The purpose of your immune system is to protect your health. It recognizes and attacks anything different from the substances normally present in your body, even those only slightly different, like your newly transplanted lung. The immune system does not discriminate between harmful substances, like bacteria, fungi and viruses, and transplanted organs — so to your immune system your new lung appears as a foreign substance that needs to be eliminated.

To protect your new lung, we prescribe a variety of medications to suppress your body's natural immune response. These medications are called "immunosuppressants," and they trick the immune system into believing that your new organ is not foreign, and thus it is not attacked. After transplantation, you will be taking immunosuppressant medications for the rest of your life.

Understanding Organ Rejection

Even with the use of immunosuppressants, your body can at times recognize your transplanted organ as a foreign object and attempt to protect you by attacking it. Rejection is the term used when your body's immune system is attacking your transplanted organ. Nearly all patients will experience at least one episode of rejection. If and when you suffer an episode rejection, remember:

  • it does not mean that you will lose your new lung,
  • it does not mean your new lung is failing.

Rejection may occur early or late after transplantation.
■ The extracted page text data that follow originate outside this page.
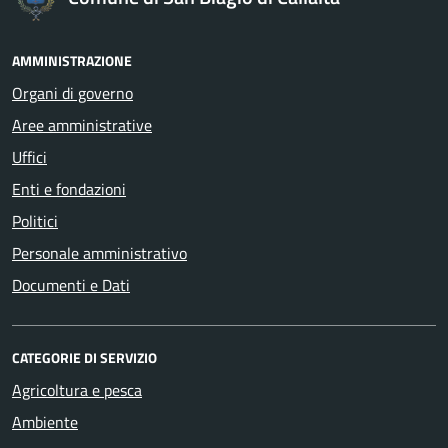
AMMINISTRAZIONE
Organi di governo
Aree amministrative
Uffici
Enti e fondazioni
Politici
Personale amministrativo
Documenti e Dati
CATEGORIE DI SERVIZIO
Agricoltura e pesca
Ambiente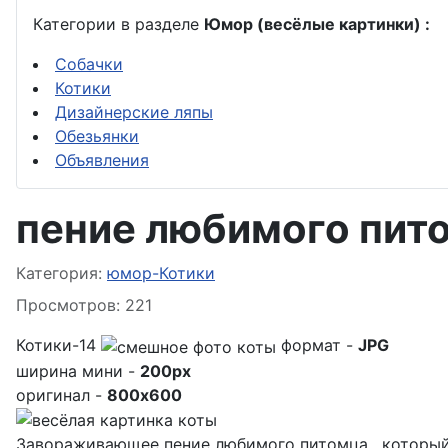
Категории в разделе
Юмор (весёлые картинки) :
Собачки
Котики
Дизайнерские ляпы
Обезьянки
Объявления
пение любимого пит
Информация о материале
Категория:
юмор-Котики
Просмотров: 221
Котики-14
формат -
JPG
ширина мини -
200px
оригинал -
800x600
Завораживающее пение любимого питомца , который 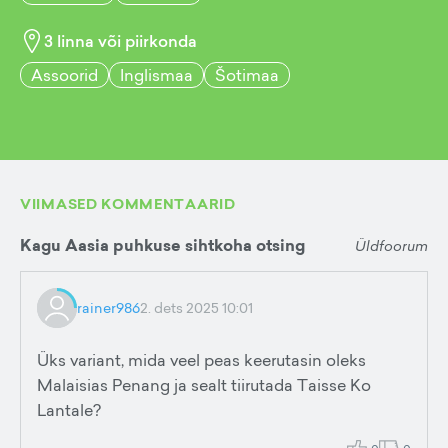
3
linna või piirkonda
Assoorid
Inglismaa
Šotimaa
VIIMASED KOMMENTAARID
Kagu Aasia puhkuse sihtkoha otsing
Üldfoorum
rainer986
2. dets 2025 10:01
Üks variant, mida veel peas keerutasin oleks
Malaisias Penang ja sealt tiirutada Taisse Ko
Lantale?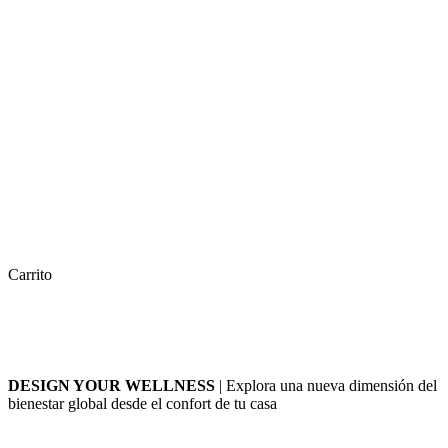
Carrito
DESIGN YOUR WELLNESS
| Explora una nueva dimensión del
bienestar global desde el confort de tu casa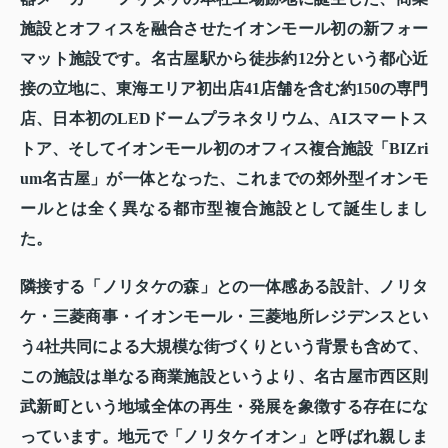
施設とオフィスを融合させたイオンモール初の新フォー
マット施設です。名古屋駅から徒歩約12分という都心近
接の立地に、東海エリア初出店41店舗を含む約150の専門
店、日本初のLEDドームプラネタリウム、AIスマートス
トア、そしてイオンモール初のオフィス複合施設「BIZri
um名古屋」が一体となった、これまでの郊外型イオンモ
ールとは全く異なる都市型複合施設として誕生しまし
た。
隣接する「ノリタケの森」との一体感ある設計、ノリタ
ケ・三菱商事・イオンモール・三菱地所レジデンスとい
う4社共同による大規模な街づくりという背景も含めて、
この施設は単なる商業施設というより、名古屋市西区則
武新町という地域全体の再生・発展を象徴する存在にな
っています。地元で「ノリタケイオン」と呼ばれ親しま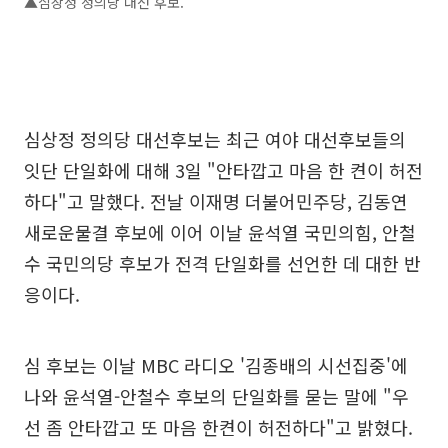
▲심상정 정의당 대선 후보.
심상정 정의당 대선후보는 최근 여야 대선후보들의
잇단 단일화에 대해 3일 "안타깝고 마음 한 켠이 허전
하다"고 말했다. 전날 이재명 더불어민주당, 김동연
새로운물결 후보에 이어 이날 윤석열 국민의힘, 안철
수 국민의당 후보가 전격 단일화를 선언한 데 대한 반
응이다.
심 후보는 이날 MBC 라디오 '김종배의 시선집중'에
나와 윤석열-안철수 후보의 단일화를 묻는 말에 "우
선 좀 안타깝고 또 마음 한켠이 허전하다"고 밝혔다.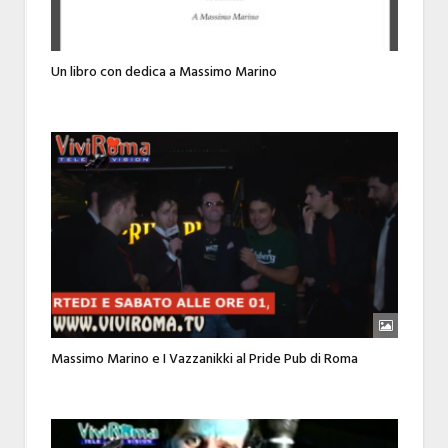
Un libro con dedica a Massimo Marino
Massimo Marino e I Vazzanikki al Pride Pub di Roma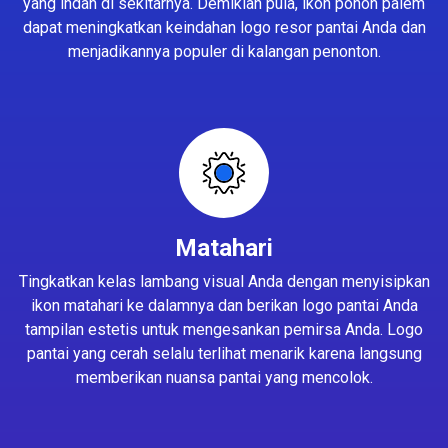
yang indah di sekitarnya. Demikian pula, ikon pohon palem
dapat meningkatkan keindahan logo resor pantai Anda dan
menjadikannya populer di kalangan penonton.
Matahari
Tingkatkan kelas lambang visual Anda dengan menyisipkan
ikon matahari ke dalamnya dan berikan logo pantai Anda
tampilan estetis untuk mengesankan pemirsa Anda. Logo
pantai yang cerah selalu terlihat menarik karena langsung
memberikan nuansa pantai yang mencolok.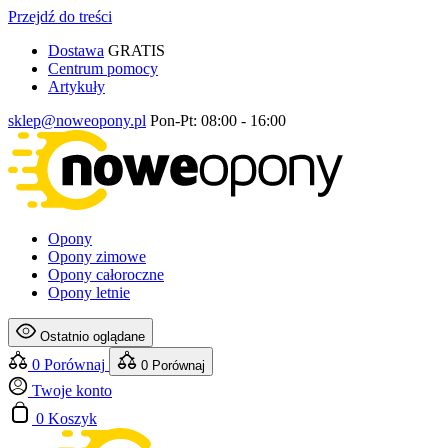
Przejdź do treści
Dostawa
GRATIS
Centrum pomocy
Artykuły
sklep@noweopony.pl
Pon-Pt: 08:00 - 16:00
Opony
Opony zimowe
Opony całoroczne
Opony letnie
Ostatnio oglądane
0
Porównaj
0
Porównaj
Twoje konto
0
Koszyk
Early rejection occurs most often in the first six months after transplant, and late rejection typically occurs after six months.

Symptoms of Organ Rejection

The most common symptoms or signs of rejection are:

  • Flu-like symptoms
  • Cough/chest pain
  • Fatigue
  • Fever
  • Shortness of breath
  • Decreased peak flow
  • Decreased incentive spirometry
  • Decreased oxygen saturation

If you develop any of these symptoms or signs, contact your transplant team at once.

Monitoring for Rejection

Rejection can frequently be silent and without symptoms, and detected only by lung function testing. This is why we frequently measure your lung function during your hospitalization and at your follow-up clinic visits. In addition, a lung biopsy may be necessary to determine if rejection is actually occurring.

Pulmonary function tests, a measure of your lung function, will be performed weekly in the 3 months after your transplant, and less frequently thereafter. This test may reveal the first sign of rejection or infection. Your lung function will be followed at home with the measurement of spirometry and peak expiratory flow measurements, which you will record daily at home. Any persistent decrease in these values should be reported to the transplant team.

If rejection is suspected, a bronchoscopy, or lung biopsy, will be performed to rule out rejection or see if it is actually occurring.

Managing Organ Rejection

We manage a mild rejection episode by making adjustments to your medication dosages. Moderate or severe rejection may require a few days of hospitalization, allowing us to administer alternative immunosuppressants and observe your progress.